Io propendo per questa seconda tesi. Il non lettore non lo stana nessuno, mentre un lettore-compratore abituale, che ha, dichiarato o no, un budget dedicato ai libri, è comprensibile che distribuisca il suo budget tra libreria e edicola, e inoltre, come spiegano i tecnici del marketing, se incontri un prodotto fuori del suo negozio normale a un prezzo decisamente basso è facile che effettui l’acquisto d’impulso, che invece è bloccato da una soglia di prezzo alto. Le cose sono cambiate perché l’operazione libro+quotidiano ha evidenziato alcuni fatti: c’è un vasto pubblico che è contento di trovare il libro fuori della libreria, c’è un vasto pubblico che è disposto a comprare un libro di qualità a basso prezzo, se sa che c’è.
Il futuro del tascabile in Italia è legato alla ricezione da parte degli editori di queste realtà e alla soluzione dei problemi collegati.
Negli Stati Uniti se di un libro di Stephen King si vendono 500 000 copie in hardcover, quando il libro passa in tascabile se ne vendono 10 milioni di copie. E infatti negli USA nei contratti di edizione il tascabile ha un peso superiore all’hardcover. In Italia le cose sono diverse. Solo pochi bestseller superano nel tascabile le vendite dell’hardcover, cioè solo se diventano longseller, cioè libri che si vendono moltissimo per molti anni, come Siddharta di Hesse, o 11 barone rampante di Calvino, o Se questo è un uomo di Levi, o // piccolo principe di Saint-Exupéry, o 11 fu Mattia Pascal di Pirandello. Ma i longseller sono eccezioni. Questo perché la vendita dei libri è ancora circoscritta alle librerie, che sono circa 2 000. Negli USA invece i tascabili vanno, oltre che nelle librerie, anche in 95 000 supermercati, e anche in Francia metà dei tascabili viene venduta fuori dalle librerie. Questo comporta che le prime tirature, che determinano il prezzo, sono enormemente diverse.
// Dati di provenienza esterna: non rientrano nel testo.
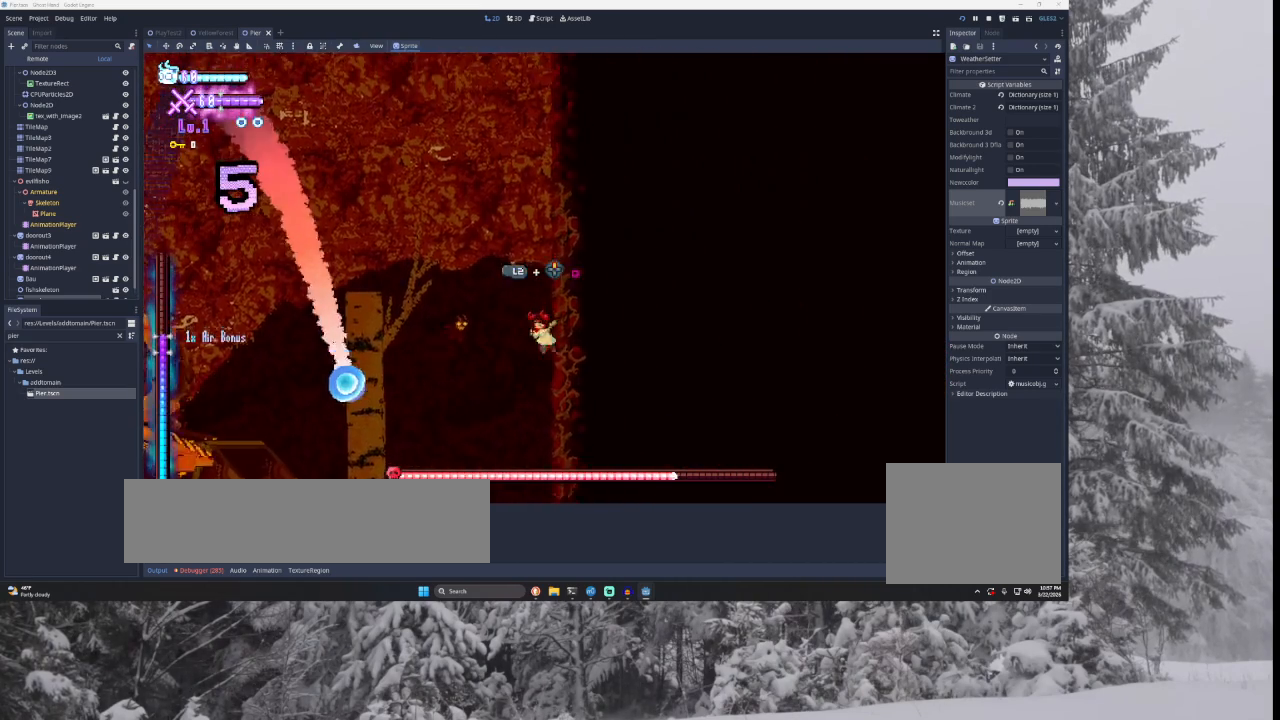
{"buttons": [], "left_stick": "center", "right_stick": "center", "events": [[33, "left_stick", "left"], [367, "TRIANGLE", "up"], [500, "left_stick", "center"]]}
Abbiamo verificato la sensibilità del pubblico italiano al prezzo, che però non è una novità. Quando ci fu l’esplosione degli «Oscar» in edicola, il tascabile costava 350 lire mentre il prezzo medio dell’hardcover era 1 500 lire, quindi quattro-cinque volte superiore. Oggi il tascabile normale costa circa la metà dell’hardcover. L’iniziativa libro+quotidiano ha portato il prezzo a un terzo, in media, dell’hardcover. Ma, abbiamo visto, le tirature sono nell’ordine delle centinaia di migliaia di copie.
So bene che i librai si lamentano se ci sono dei libri che si vendono fuori della libreria, ma bisogna che si convincano che il tascabile è un libro diverso, che non è adatto alle piccole librerie, perché il tascabile è legato al catalogo e non alla novità e ha quindi bisogno di molto spazio espositivo, che le 2 000 librerie italiane non hanno (la libreria media italiana ha uno spazio di 50 mq).
Questi sono i problemi e la soluzione di questi problemi determinerà il futuro dei tascabili in Italia. L’esperimento riuscito dell’iniziativa libro+quotidiano ci ha indicato quale può essere una possibile prospettiva e ha evidenziato delle questioni di cui gli editori di tascabili dovranno tenere conto.